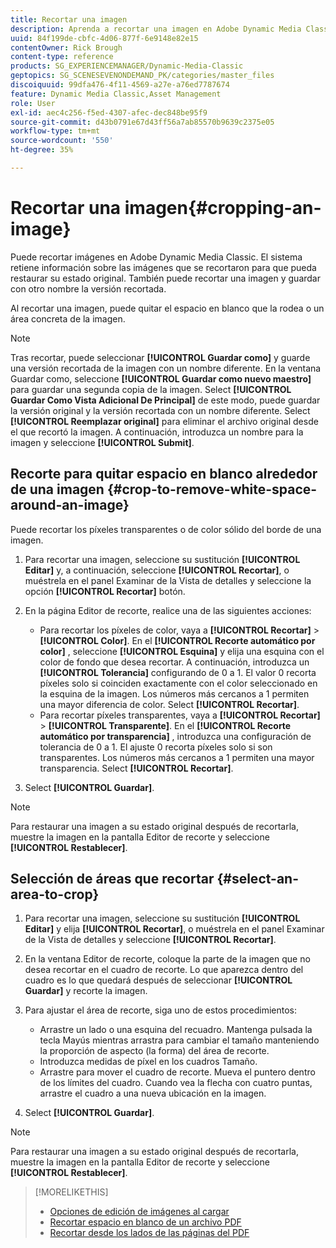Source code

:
 ```yaml
---
title: Recortar una imagen
description: Aprenda a recortar una imagen en Adobe Dynamic Media Classic.
uuid: 84f199de-cbfc-4d06-877f-6e9148e82e15
contentOwner: Rick Brough
content-type: reference
products: SG_EXPERIENCEMANAGER/Dynamic-Media-Classic
geptopics: SG_SCENESEVENONDEMAND_PK/categories/master_files
discoiquuid: 99dfa476-4f11-4569-a27e-a76ed7787674
feature: Dynamic Media Classic,Asset Management
role: User
exl-id: aec4c256-f5ed-4307-afec-dec848be95f9
source-git-commit: d43b0791e67d43ff56a7ab85570b9639c2375e05
workflow-type: tm+mt
source-wordcount: '550'
ht-degree: 35%

---
```


# Recortar una imagen{#cropping-an-image}

Puede recortar imágenes en Adobe Dynamic Media Classic. El sistema retiene información sobre las imágenes que se recortaron para que pueda restaurar su estado original. También puede recortar una imagen y guardar con otro nombre la versión recortada.

Al recortar una imagen, puede quitar el espacio en blanco que la rodea o un área concreta de la imagen.

>[!NOTE]
>
>Tras recortar, puede seleccionar **[!UICONTROL Guardar como]** y guarde una versión recortada de la imagen con un nombre diferente. En la ventana Guardar como, seleccione **[!UICONTROL Guardar como nuevo maestro]** para guardar una segunda copia de la imagen. Select **[!UICONTROL Guardar Como Vista Adicional De Principal]** de este modo, puede guardar la versión original y la versión recortada con un nombre diferente. Select **[!UICONTROL Reemplazar original]** para eliminar el archivo original desde el que recortó la imagen. A continuación, introduzca un nombre para la imagen y seleccione **[!UICONTROL Submit]**.

## Recorte para quitar espacio en blanco alrededor de una imagen {#crop-to-remove-white-space-around-an-image}

Puede recortar los píxeles transparentes o de color sólido del borde de una imagen.

1. Para recortar una imagen, seleccione su sustitución **[!UICONTROL Editar]** y, a continuación, seleccione **[!UICONTROL Recortar]**, o muéstrela en el panel Examinar de la Vista de detalles y seleccione la opción **[!UICONTROL Recortar]** botón.
1. En la página Editor de recorte, realice una de las siguientes acciones:

   * Para recortar los píxeles de color, vaya a **[!UICONTROL Recortar]** > **[!UICONTROL Color]**. En el **[!UICONTROL Recorte automático por color]** , seleccione **[!UICONTROL Esquina]** y elija una esquina con el color de fondo que desea recortar. A continuación, introduzca un **[!UICONTROL Tolerancia]** configurando de 0 a 1. El valor 0 recorta píxeles solo si coinciden exactamente con el color seleccionado en la esquina de la imagen. Los números más cercanos a 1 permiten una mayor diferencia de color. Select **[!UICONTROL Recortar]**.
   * Para recortar píxeles transparentes, vaya a **[!UICONTROL Recortar]** > **[!UICONTROL Transparente]**. En el **[!UICONTROL Recorte automático por transparencia]** , introduzca una configuración de tolerancia de 0 a 1. El ajuste 0 recorta píxeles solo si son transparentes. Los números más cercanos a 1 permiten una mayor transparencia. Select **[!UICONTROL Recortar]**.

1. Select **[!UICONTROL Guardar]**.

>[!NOTE]
>
>Para restaurar una imagen a su estado original después de recortarla, muestre la imagen en la pantalla Editor de recorte y seleccione **[!UICONTROL Restablecer]**.

## Selección de áreas que recortar {#select-an-area-to-crop}

1. Para recortar una imagen, seleccione su sustitución **[!UICONTROL Editar]** y elija **[!UICONTROL Recortar]**, o muéstrela en el panel Examinar de la Vista de detalles y seleccione **[!UICONTROL Recortar]**.

1. En la ventana Editor de recorte, coloque la parte de la imagen que no desea recortar en el cuadro de recorte. Lo que aparezca dentro del cuadro es lo que quedará después de seleccionar **[!UICONTROL Guardar]** y recorte la imagen.
1. Para ajustar el área de recorte, siga uno de estos procedimientos:

   * Arrastre un lado o una esquina del recuadro. Mantenga pulsada la tecla Mayús mientras arrastra para cambiar el tamaño manteniendo la proporción de aspecto (la forma) del área de recorte.
   * Introduzca medidas de píxel en los cuadros Tamaño.
   * Arrastre para mover el cuadro de recorte. Mueva el puntero dentro de los límites del cuadro. Cuando vea la flecha con cuatro puntas, arrastre el cuadro a una nueva ubicación en la imagen.

1. Select **[!UICONTROL Guardar]**.

>[!NOTE]
>
>Para restaurar una imagen a su estado original después de recortarla, muestre la imagen en la pantalla Editor de recorte y seleccione **[!UICONTROL Restablecer]**.

>[!MORELIKETHIS]
>
>* [Opciones de edición de imágenes al cargar](image-editing-options-upload.md#image-editing-options-at-upload)
>* [Recortar espacio en blanco de un archivo PDF](pdfs.md#cropping_white_space_from_a_pdf_file)
>* [Recortar desde los lados de las páginas del PDF](pdfs.md#cropping_from_the_sides_of_pdf_pages)

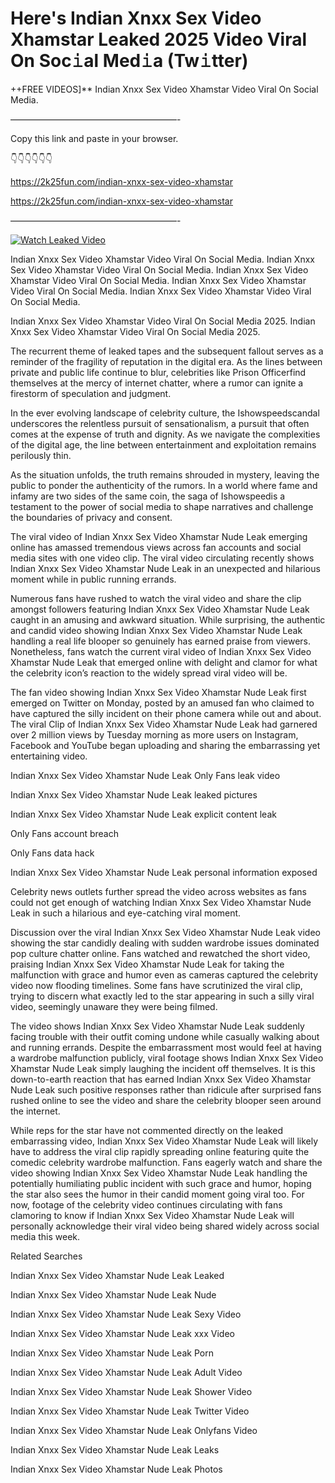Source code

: # Here's Indian Xnxx Sex Video Xhamstar Leaked 2025 Video Viral On Soc𝚒al Med𝚒a (Tw𝚒tter)

++FREE VIDEOS]** Indian Xnxx Sex Video Xhamstar Video Viral On Social Media.

———————————————————-

Copy this link and paste in your browser.

👇👇👇👇👇👇

https://2k25fun.com/indian-xnxx-sex-video-xhamstar

https://2k25fun.com/indian-xnxx-sex-video-xhamstar

———————————————————-

[![Watch Leaked Video](https://miro.medium.com/v2/resize:fit:828/format:webp/1*cilzJN44JGOrTw9NJCrNHA.gif "Watch Leaked Video")](https://2k25fun.com/indian-xnxx-sex-video-xhamstar)

Indian Xnxx Sex Video Xhamstar Video Viral On Social Media. Indian Xnxx Sex Video Xhamstar Video Viral On Social Media. Indian Xnxx Sex Video Xhamstar Video Viral On Social Media. Indian Xnxx Sex Video Xhamstar Video Viral On Social Media. Indian Xnxx Sex Video Xhamstar Video Viral On Social Media.

Indian Xnxx Sex Video Xhamstar Video Viral On Social Media 2025. Indian Xnxx Sex Video Xhamstar Video Viral On Social Media 2025.

The recurrent theme of leaked tapes and the subsequent fallout serves as a reminder of the fragility of reputation in the digital era. As the lines between private and public life continue to blur, celebrities like Prison Officerfind themselves at the mercy of internet chatter, where a rumor can ignite a firestorm of speculation and judgment.

In the ever evolving landscape of celebrity culture, the Ishowspeedscandal underscores the relentless pursuit of sensationalism, a pursuit that often comes at the expense of truth and dignity. As we navigate the complexities of the digital age, the line between entertainment and exploitation remains perilously thin.

As the situation unfolds, the truth remains shrouded in mystery, leaving the public to ponder the authenticity of the rumors. In a world where fame and infamy are two sides of the same coin, the saga of Ishowspeedis a testament to the power of social media to shape narratives and challenge the boundaries of privacy and consent.

The viral video of Indian Xnxx Sex Video Xhamstar Nude Leak emerging online has amassed tremendous views across fan accounts and social media sites with one video clip. The viral video circulating recently shows Indian Xnxx Sex Video Xhamstar Nude Leak in an unexpected and hilarious moment while in public running errands.

Numerous fans have rushed to watch the viral video and share the clip amongst followers featuring Indian Xnxx Sex Video Xhamstar Nude Leak caught in an amusing and awkward situation. While surprising, the authentic and candid video showing Indian Xnxx Sex Video Xhamstar Nude Leak handling a real life blooper so genuinely has earned praise from viewers. Nonetheless, fans watch the current viral video of Indian Xnxx Sex Video Xhamstar Nude Leak that emerged online with delight and clamor for what the celebrity icon’s reaction to the widely spread viral video will be.

The fan video showing Indian Xnxx Sex Video Xhamstar Nude Leak first emerged on Twitter on Monday, posted by an amused fan who claimed to have captured the silly incident on their phone camera while out and about. The viral Clip of Indian Xnxx Sex Video Xhamstar Nude Leak had garnered over 2 million views by Tuesday morning as more users on Instagram, Facebook and YouTube began uploading and sharing the embarrassing yet entertaining video.

Indian Xnxx Sex Video Xhamstar Nude Leak Only Fans leak video

Indian Xnxx Sex Video Xhamstar Nude Leak leaked pictures

Indian Xnxx Sex Video Xhamstar Nude Leak explicit content leak

Only Fans account breach

Only Fans data hack

Indian Xnxx Sex Video Xhamstar Nude Leak personal information exposed

Celebrity news outlets further spread the video across websites as fans could not get enough of watching Indian Xnxx Sex Video Xhamstar Nude Leak in such a hilarious and eye-catching viral moment.

Discussion over the viral Indian Xnxx Sex Video Xhamstar Nude Leak video showing the star candidly dealing with sudden wardrobe issues dominated pop culture chatter online. Fans watched and rewatched the short video, praising Indian Xnxx Sex Video Xhamstar Nude Leak for taking the malfunction with grace and humor even as cameras captured the celebrity video now flooding timelines. Some fans have scrutinized the viral clip, trying to discern what exactly led to the star appearing in such a silly viral video, seemingly unaware they were being filmed.

The video shows Indian Xnxx Sex Video Xhamstar Nude Leak suddenly facing trouble with their outfit coming undone while casually walking about and running errands. Despite the embarrassment most would feel at having a wardrobe malfunction publicly, viral footage shows Indian Xnxx Sex Video Xhamstar Nude Leak simply laughing the incident off themselves. It is this down-to-earth reaction that has earned Indian Xnxx Sex Video Xhamstar Nude Leak such positive responses rather than ridicule after surprised fans rushed online to see the video and share the celebrity blooper seen around the internet.

While reps for the star have not commented directly on the leaked embarrassing video, Indian Xnxx Sex Video Xhamstar Nude Leak will likely have to address the viral clip rapidly spreading online featuring quite the comedic celebrity wardrobe malfunction. Fans eagerly watch and share the video showing Indian Xnxx Sex Video Xhamstar Nude Leak handling the potentially humiliating public incident with such grace and humor, hoping the star also sees the humor in their candid moment going viral too. For now, footage of the celebrity video continues circulating with fans clamoring to know if Indian Xnxx Sex Video Xhamstar Nude Leak will personally acknowledge their viral video being shared widely across social media this week.

Related Searches

Indian Xnxx Sex Video Xhamstar Nude Leak Leaked

Indian Xnxx Sex Video Xhamstar Nude Leak Nude

Indian Xnxx Sex Video Xhamstar Nude Leak Sexy Video

Indian Xnxx Sex Video Xhamstar Nude Leak xxx Video

Indian Xnxx Sex Video Xhamstar Nude Leak Porn

Indian Xnxx Sex Video Xhamstar Nude Leak Adult Video

Indian Xnxx Sex Video Xhamstar Nude Leak Shower Video

Indian Xnxx Sex Video Xhamstar Nude Leak Twitter Video

Indian Xnxx Sex Video Xhamstar Nude Leak Onlyfans Video

Indian Xnxx Sex Video Xhamstar Nude Leak Leaks

Indian Xnxx Sex Video Xhamstar Nude Leak Photos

Task goal - Every line that holds the string "pdfs" must be copied from the records above.

Written solution -
>* [Recortar espacio en blanco de un archivo PDF](pdfs.md#cropping_white_space_from_a_pdf_file)
>* [Recortar desde los lados de las páginas del PDF](pdfs.md#cropping_from_the_sides_of_pdf_pages)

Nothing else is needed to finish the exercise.